Mood Disorders

It is normal for someone’s mood to change, depending on the situation. However, to be diagnosed with a mood disorder, symptoms must be present for several weeks or longer. Mood disorders can cause changes in your behavior and can affect your ability to deal with routine activities, such as work or school.

Mood Disorders as defined by American Psychiatric Association (APA) are characterized by mood disturbances on
a continuum from depression to mania.

A mood disorder is a mental health problem that primarily affects a person’s emotional state. It is a disorder in which a person experiences long periods of extreme happiness, extreme sadness, or both.

Types of Mood Disorders:

  • Disruptive mood dysregulation
  • Dysthymia
  • Seasonal Affect Disorder
  • Post-Partum Depression
  • Adjustment Disorders
  • Bipolar I
  • Bipolar II
  • A mood disorder is a mental health class that is used to broadly describe all types of depression and bipolar disorders.
  • The most common types of mood disorders are major depression, dysthymia (dysthymic disorder), bipolar disorder, mood disorder due to a general medical condition, and substance-induced mood disorder.
  • There is no clear cause of mood disorders. It is believed that they are a result of chemical imbalances in the brain.

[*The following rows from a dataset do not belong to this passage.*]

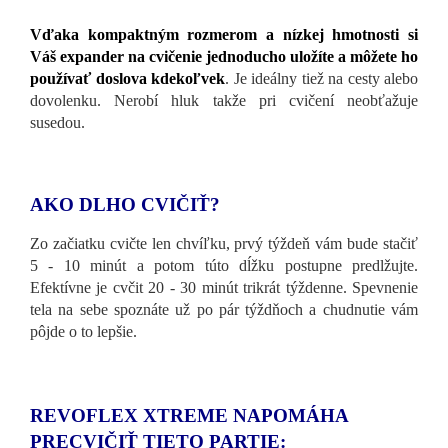
Vďaka kompaktným rozmerom a nízkej hmotnosti si
Váš expander na cvičenie jednoducho uložíte a môžete ho
používať doslova kdekoľvek
. Je ideálny tiež na cesty alebo
dovolenku. Nerobí hluk takže pri cvičení neobťažuje
susedou.
AKO DLHO CVIČIŤ?
Zo začiatku cvičte len chvíľku, prvý týždeň vám bude stačiť
5 - 10 minút a potom túto dĺžku postupne predlžujte.
Efektívne je cvčit 20 - 30 minút trikrát týždenne. Spevnenie
tela na sebe spoznáte už po pár týždňoch a chudnutie vám
pôjde o to lepšie.
REVOFLEX XTREME NAPOMÁHA
PRECVIČIŤ TIETO PARTIE: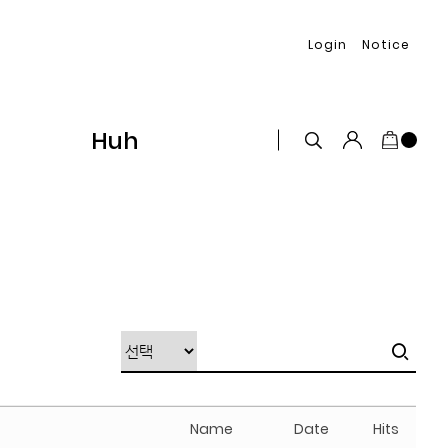
Login
Notice
Huh
Name
Date
Hits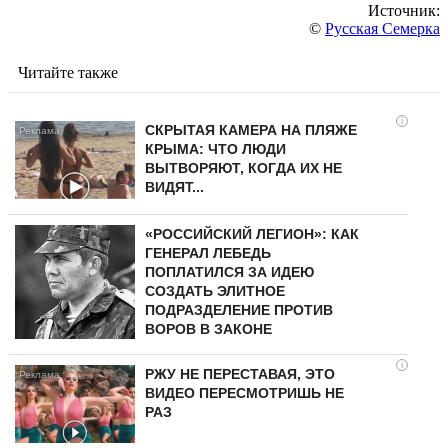
Источник:
©
Русская Семерка
Читайте также
i
СКРЫТАЯ КАМЕРА НА ПЛЯЖЕ
КРЫМА: ЧТО ЛЮДИ
ВЫТВОРЯЮТ, КОГДА ИХ НЕ
ВИДЯТ...
«РОССИЙСКИЙ ЛЕГИОН»: КАК
ГЕНЕРАЛ ЛЕБЕДЬ
ПОПЛАТИЛСЯ ЗА ИДЕЮ
СОЗДАТЬ ЭЛИТНОЕ
ПОДРАЗДЕЛЕНИЕ ПРОТИВ
ВОРОВ В ЗАКОНЕ
i
РЖУ НЕ ПЕРЕСТАВАЯ, ЭТО
ВИДЕО ПЕРЕСМОТРИШЬ НЕ
РАЗ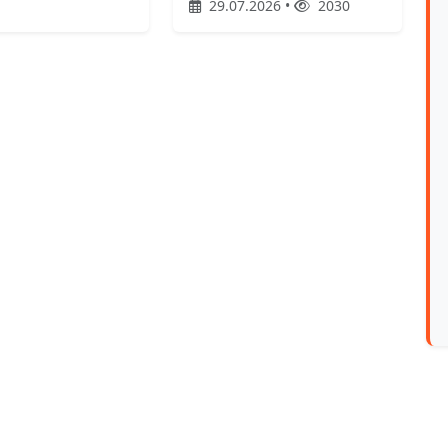
29.07.2026 •
2030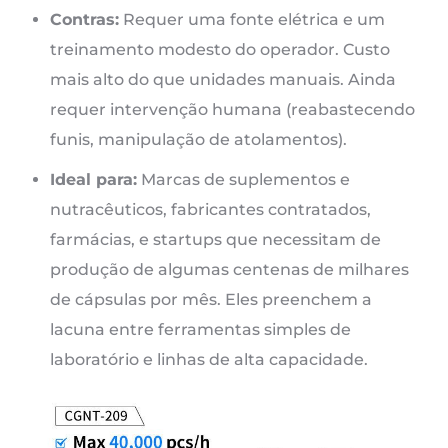
Contras:
Requer uma fonte elétrica e um
treinamento modesto do operador. Custo
mais alto do que unidades manuais. Ainda
requer intervenção humana (reabastecendo
funis, manipulação de atolamentos).
Ideal para:
Marcas de suplementos e
nutracêuticos, fabricantes contratados,
farmácias, e startups que necessitam de
produção de algumas centenas de milhares
de cápsulas por mês. Eles preenchem a
lacuna entre ferramentas simples de
laboratório e linhas de alta capacidade.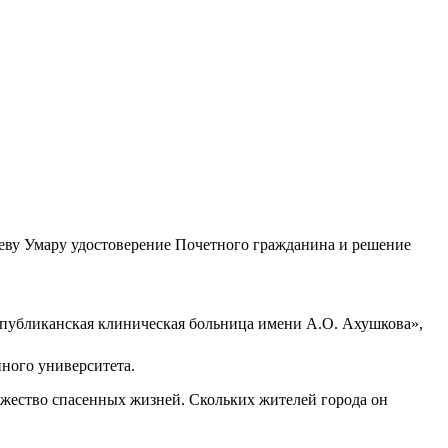
ееву Умару удостоверение Почетного гражданина и решение
публиканская клиническая больница имени А.О. Ахушкова»,
ного университета.
ожество спасенных жизней. Скольких жителей города он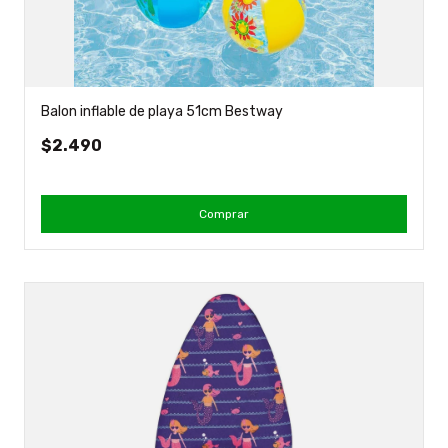
Balon inflable de playa 51cm Bestway
$2.490
Comprar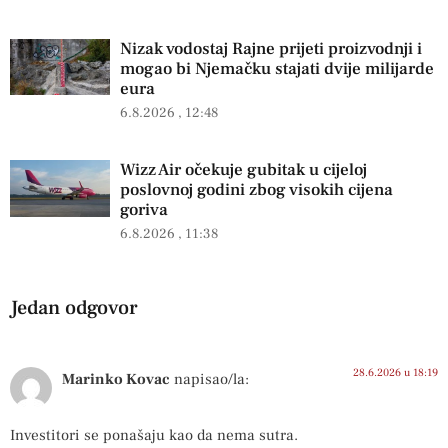
Nizak vodostaj Rajne prijeti proizvodnji i
mogao bi Njemačku stajati dvije milijarde
eura
6.8.2026
12:48
Wizz Air očekuje gubitak u cijeloj
poslovnoj godini zbog visokih cijena
goriva
6.8.2026
11:38
Jedan odgovor
28.6.2026 u 18:19
Marinko Kovac
napisao/la:
Investitori se ponašaju kao da nema sutra.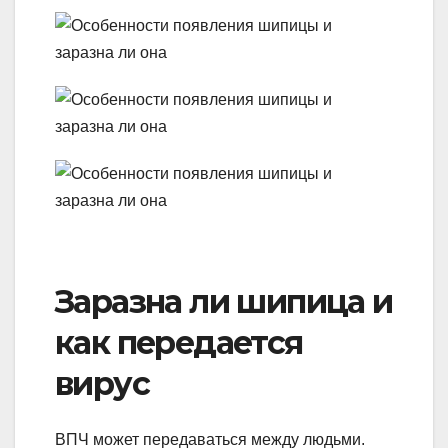
Заразна ли шипица и
как передается
вирус
ВПЧ может передаваться между людьми.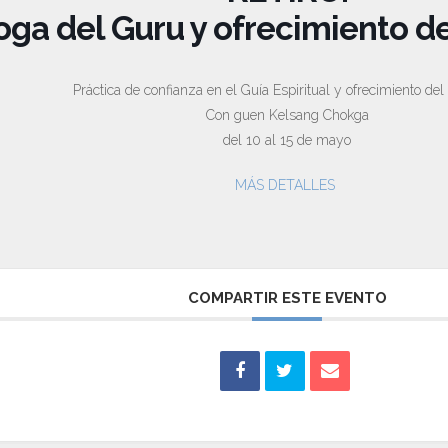
oga del Guru y ofrecimiento d
Práctica de confianza en el Guía Espiritual y ofrecimiento de
Con guen Kelsang Chokga
del 10 al 15 de mayo
MÁS DETALLES
COMPARTIR ESTE EVENTO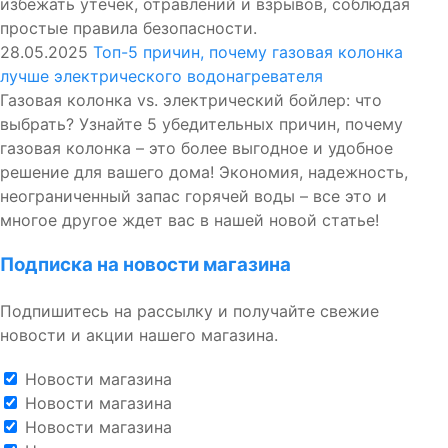
избежать утечек, отравлений и взрывов, соблюдая
простые правила безопасности.
28.05.2025
Топ-5 причин, почему газовая колонка
лучше электрического водонагревателя
Газовая колонка vs. электрический бойлер: что
выбрать? Узнайте 5 убедительных причин, почему
газовая колонка – это более выгодное и удобное
решение для вашего дома! Экономия, надежность,
неограниченный запас горячей воды – все это и
многое другое ждет вас в нашей новой статье!
Подписка на новости магазина
Подпишитесь на рассылку и получайте свежие
новости и акции нашего магазина.
Новости магазина
Новости магазина
Новости магазина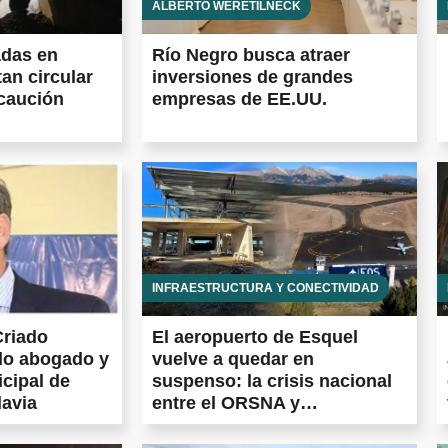
ALBERTO WERETILNECK
adas en
Río Negro busca atraer
tan circular
inversiones de grandes
caución
empresas de EE.UU.
INFRAESTRUCTURA Y CONECTIVIDAD
Criado
El aeropuerto de Esquel
ado abogado y
vuelve a quedar en
cipal de
suspenso: la crisis nacional
avia
entre el ORSNA y
Aeropuertos Argentina frena
las obras prometidas en todo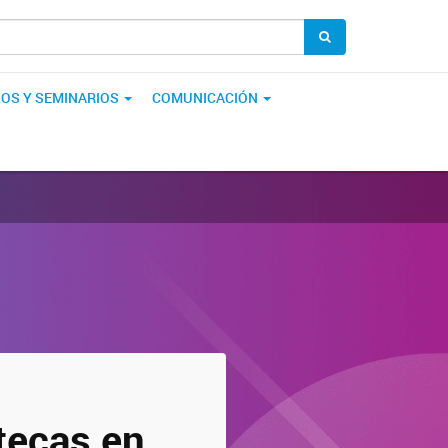
OS Y SEMINARIOS
COMUNICACIÓN
tecas en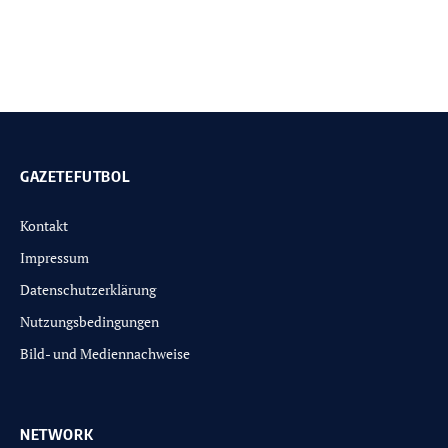
GAZETEFUTBOL
Kontakt
Impressum
Datenschutzerklärung
Nutzungsbedingungen
Bild- und Mediennachweise
NETWORK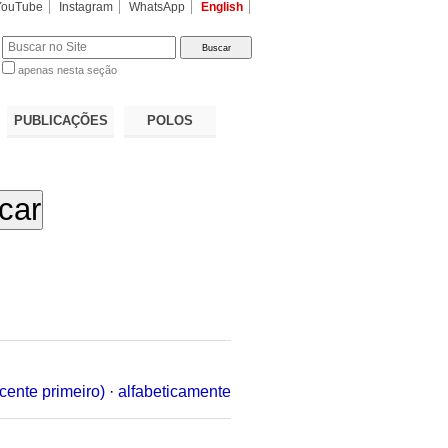
YouTube
Instagram
WhatsApp
English
apenas nesta seção
a…
PUBLICAÇÕES
POLOS
cente primeiro)
·
alfabeticamente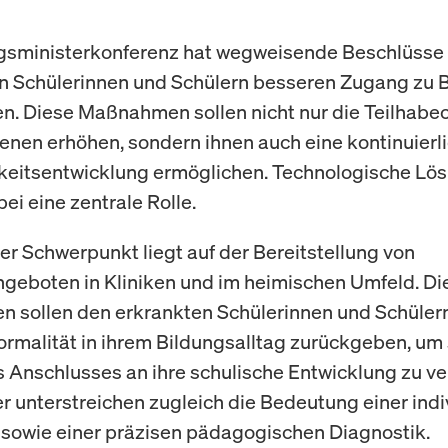
gsministerkonferenz hat wegweisende Beschlüsse 
 Schülerinnen und Schülern besseren Zugang zu B
n. Diese Maßnahmen sollen nicht nur die Teilhab
fenen erhöhen, sondern ihnen auch eine kontinuierl
keitsentwicklung ermöglichen. Technologische Lö
ei eine zentrale Rolle.
ger Schwerpunkt liegt auf der Bereitstellung von
geboten in Kliniken und im heimischen Umfeld. Di
sollen den erkrankten Schülerinnen und Schülern
rmalität in ihrem Bildungsalltag zurückgeben, um
s Anschlusses an ihre schulische Entwicklung zu ve
er unterstreichen zugleich die Bedeutung einer indi
sowie einer präzisen pädagogischen Diagnostik.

Some types of mood disorders seem to run in families, this continues to be an area of research.
  • In general, nearly everyone with a mood disorder has ongoing feelings of sadness and may feel helpless, hopeless, and irritable. Without treatment, symptoms can last for weeks, months, or years, and can impact the quality of life.
  • Depression is most often treated with medicine, psychotherapy or cognitive behavioral therapy, family therapy, or a combination of medicine and therapy. In some cases, other therapies, such as electroconvulsive therapy and transcranial stimulation may be used.